A car's battery can lose up to 50% of its capacity in subzero temperatures

CHICOPEE, Mass. (WWLP) – During the winter, your car’s battery has to work harder.

“The batteries have a chemical reaction in them, so that slows down when it gets really cold out, which makes it harder for the starter motor to turn, pretty much everything to work. So it all has to work harder, which is what causes the battery to die,” said Andrew Bewsee from City Tires in Springfield.

A car’s battery can lose up to 50% of its capacity in subzero temperatures. 22News is working for you to show you how to jump your car, if your battery dies.

Your jumping cables have a positive and negative. You have your black for your negative and you have your red for you positive. Most vehicles will have a red cap on top of your battery or it will have a plus symbol.

You want to connect the red cable to the positive terminal on your dead battery, and then attach the red, positive cable clamp on the other side of the jumper cables to the functioning vehicle’s positive battery terminal.

Connect the black, negative cable clamp to the working battery’s negative battery terminal.
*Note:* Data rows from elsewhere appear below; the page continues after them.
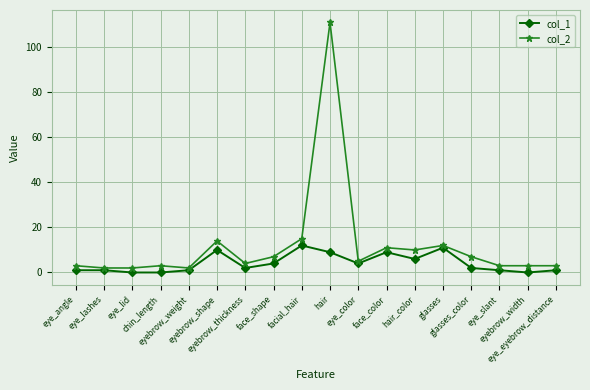

What is the sum of the col_1 values at hair_color and eyebrow_weight?

7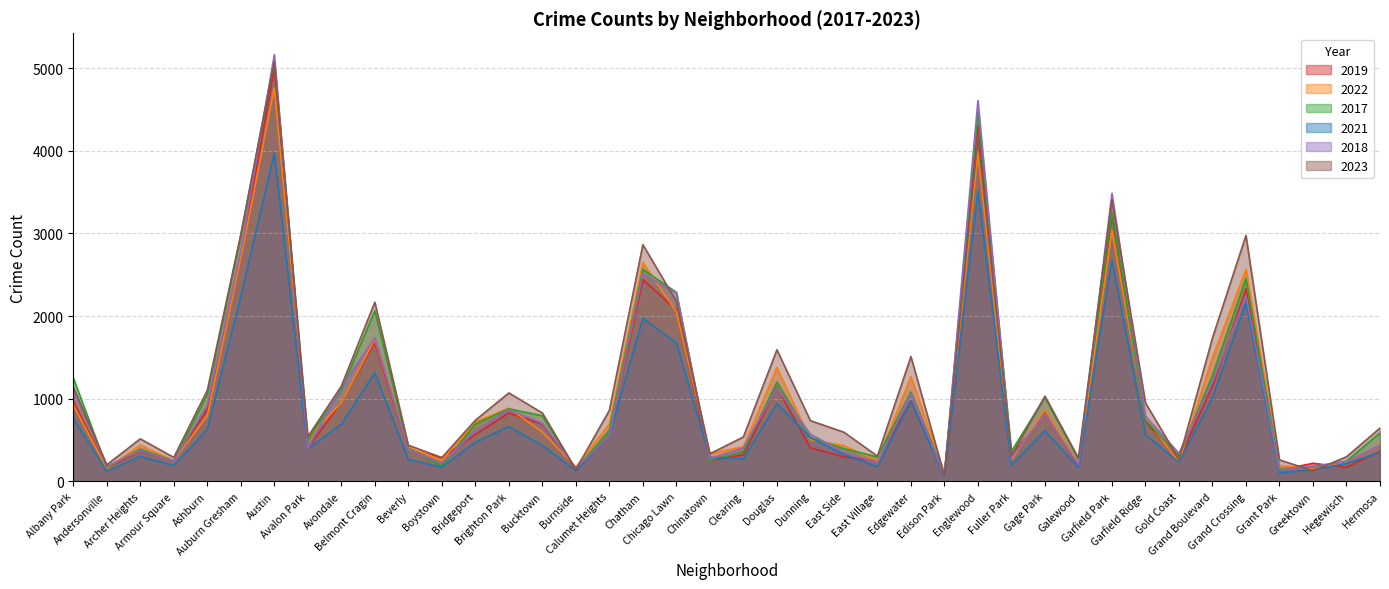

Reading left to right, extract all data points from this chart.

2019: Albany Park=968	Andersonville=166	Archer Heights=368	Armour Square=249	Ashburn=872	Auburn Gresham=2700	Austin=5008	Avalon Park=405	Avondale=957	Belmont Cragin=1687	Beverly=385	Boystown=287	Bridgeport=568	Brighton Park=828	Bucktown=694	Burnside=142	Calumet Heights=561	Chatham=2441	Chicago Lawn=2079	Chinatown=253	Clearing=322	Douglas=1140	Dunning=406	East Side=298	East Village=248	Edgewater=972	Edison Park=77	Englewood=4309	Fuller Park=308	Gage Park=825	Galewood=189	Garfield Park=3226	Garfield Ridge=728	Gold Coast=261	Grand Boulevard=1153	Grand Crossing=2328	Grant Park=138	Greektown=220	Hegewisch=171	Hermosa=365
2022: Albany Park=926	Andersonville=157	Archer Heights=440	Armour Square=251	Ashburn=797	Auburn Gresham=2701	Austin=4761	Avalon Park=522	Avondale=953	Belmont Cragin=1720	Beverly=414	Boystown=258	Bridgeport=722	Brighton Park=888	Bucktown=599	Burnside=175	Calumet Heights=698	Chatham=2651	Chicago Lawn=2053	Chinatown=338	Clearing=422	Douglas=1379	Dunning=504	East Side=433	East Village=250	Edgewater=1269	Edison Park=99	Englewood=3981	Fuller Park=263	Gage Park=871	Galewood=210	Garfield Park=3035	Garfield Ridge=766	Gold Coast=236	Grand Boulevard=1503	Grand Crossing=2566	Grant Park=192	Greektown=154	Hegewisch=239	Hermosa=441
2017: Albany Park=1252	Andersonville=171	Archer Heights=391	Armour Square=250	Ashburn=1053	Auburn Gresham=2973	Austin=5096	Avalon Park=508	Avondale=1107	Belmont Cragin=2066	Beverly=403	Boystown=188	Bridgeport=697	Brighton Park=879	Bucktown=795	Burnside=145	Calumet Heights=620	Chatham=2566	Chicago Lawn=2288	Chinatown=253	Clearing=360	Douglas=1201	Dunning=531	East Side=397	East Village=296	Edgewater=1082	Edison Park=87	Englewood=4471	Fuller Park=365	Gage Park=1019	Galewood=265	Garfield Park=3257	Garfield Ridge=743	Gold Coast=311	Grand Boulevard=1281	Grand Crossing=2456	Grant Park=154	Greektown=176	Hegewisch=246	Hermosa=589
2021: Albany Park=767	Andersonville=123	Archer Heights=303	Armour Square=193	Ashburn=629	Auburn Gresham=2237	Austin=3970	Avalon Park=395	Avondale=692	Belmont Cragin=1313	Beverly=264	Boystown=173	Bridgeport=474	Brighton Park=664	Bucktown=435	Burnside=130	Calumet Heights=559	Chatham=1974	Chicago Lawn=1675	Chinatown=293	Clearing=274	Douglas=943	Dunning=530	East Side=326	East Village=180	Edgewater=969	Edison Park=62	Englewood=3518	Fuller Park=200	Gage Park=613	Galewood=170	Garfield Park=2686	Garfield Ridge=565	Gold Coast=233	Grand Boulevard=1015	Grand Crossing=2160	Grant Park=104	Greektown=140	Hegewisch=217	Hermosa=350
2018: Albany Park=1117	Andersonville=184	Archer Heights=374	Armour Square=248	Ashburn=924	Auburn Gresham=2787	Austin=5163	Avalon Park=401	Avondale=1142	Belmont Cragin=1737	Beverly=386	Boystown=224	Bridgeport=616	Brighton Park=870	Bucktown=704	Burnside=160	Calumet Heights=554	Chatham=2513	Chicago Lawn=2281	Chinatown=273	Clearing=409	Douglas=1131	Dunning=571	East Side=354	East Village=230	Edgewater=1063	Edison Park=75	Englewood=4608	Fuller Park=289	Gage Park=817	Galewood=202	Garfield Park=3485	Garfield Ridge=789	Gold Coast=342	Grand Boulevard=1205	Grand Crossing=2249	Grant Park=141	Greektown=185	Hegewisch=240	Hermosa=442
2023: Albany Park=1145	Andersonville=202	Archer Heights=516	Armour Square=291	Ashburn=1103	Auburn Gresham=2989	Austin=5077	Avalon Park=541	Avondale=1153	Belmont Cragin=2169	Beverly=439	Boystown=289	Bridgeport=741	Brighton Park=1071	Bucktown=829	Burnside=145	Calumet Heights=861	Chatham=2864	Chicago Lawn=2179	Chinatown=335	Clearing=539	Douglas=1593	Dunning=736	East Side=596	East Village=307	Edgewater=1511	Edison Park=72	Englewood=4180	Fuller Park=314	Gage Park=1032	Galewood=284	Garfield Park=3405	Garfield Ridge=951	Gold Coast=268	Grand Boulevard=1736	Grand Crossing=2976	Grant Park=261	Greektown=129	Hegewisch=299	Hermosa=646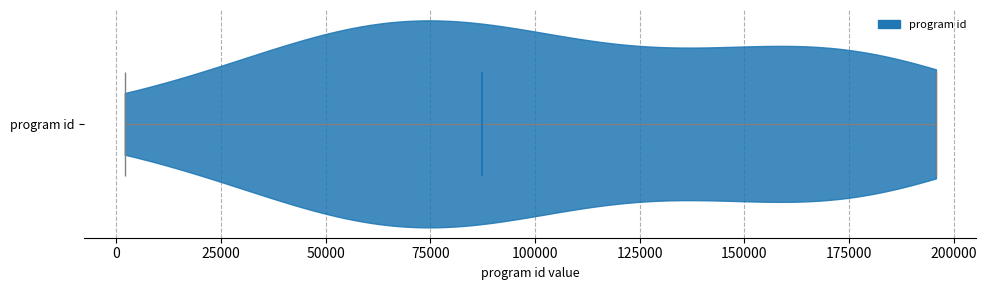

What is the lowest point the violin for program id reaches on the x-axis? The values are not printed on the chart, so give them approximately, as read against the axis.

0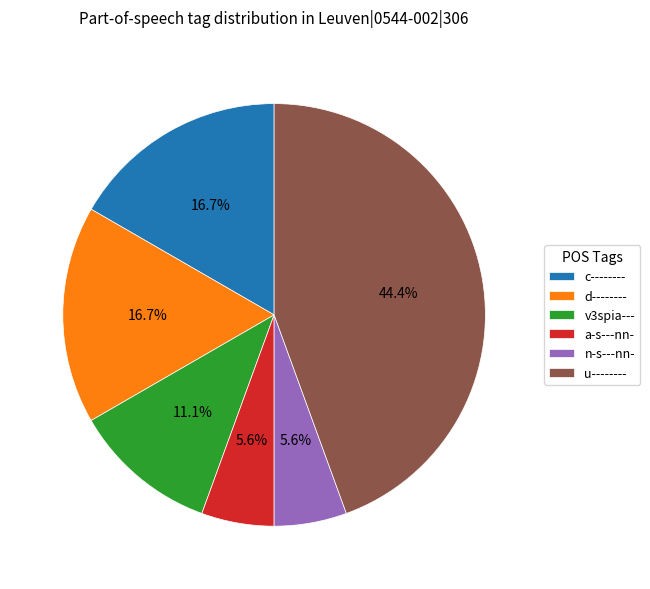

What percentage is NOT represented by c--------?

83.3%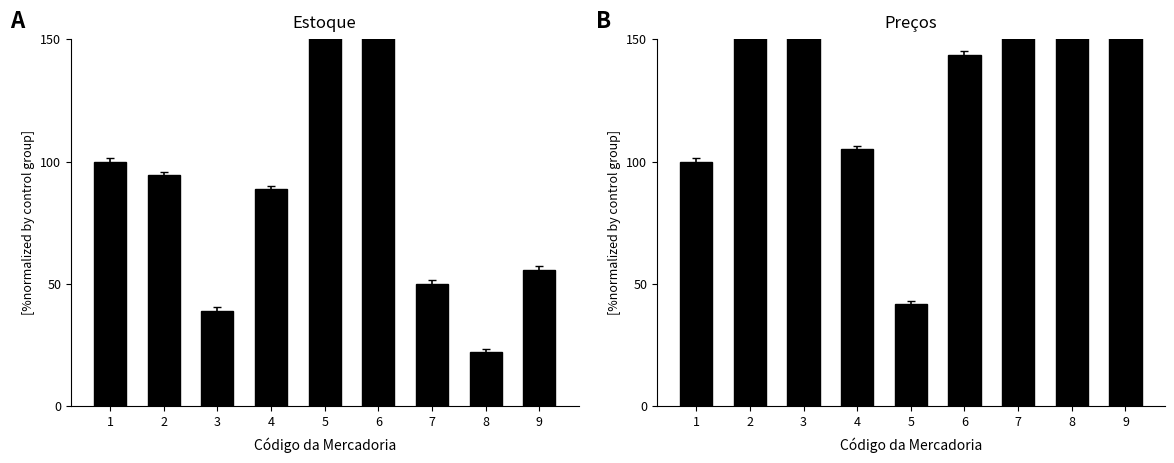

How many groups of bars are there?

9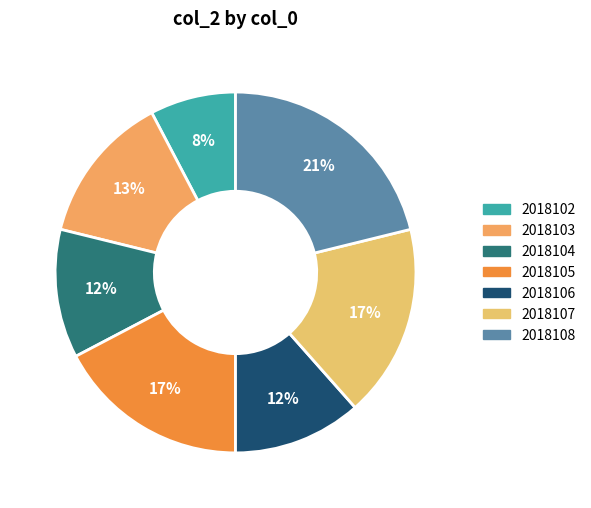

How many slices are in this pie chart?

7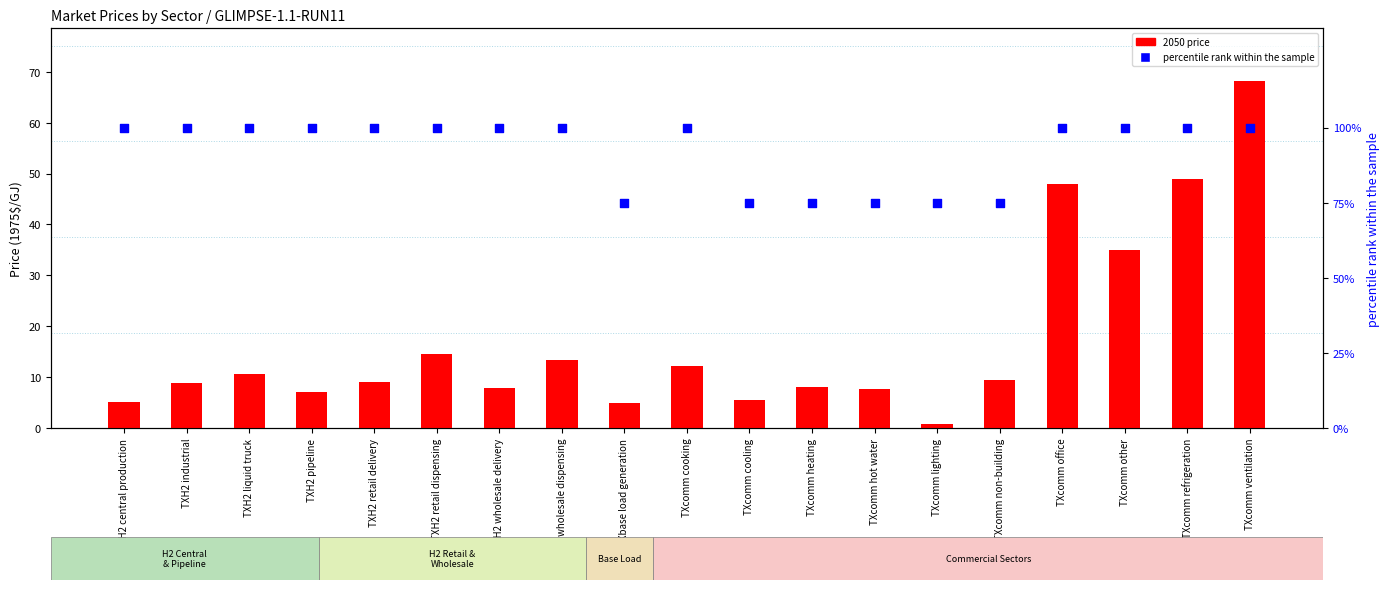

Which series contains the lowest Y value?

2050 price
And last, connect the black cable to an unpainted metal surface, like a bolt or a sheet of metal in your car, but make sure it’s a safe distance from your battery.

However, if you need to call in the professionals, they’re ready to help. Sandra Marsian from the AAA Pioneer Valley said, “We’re geared and staffed up for folks to come in and help us on the phones, so we can make sure we can get to our members in a timely fashion.”

Drivers also need to check the air pressure in their tires. During deep freezes, tires can lose air pressure and deflate.

AAA also said you should keep between a half-a-tank to a full tank of gas in your car to prevent it from freezing.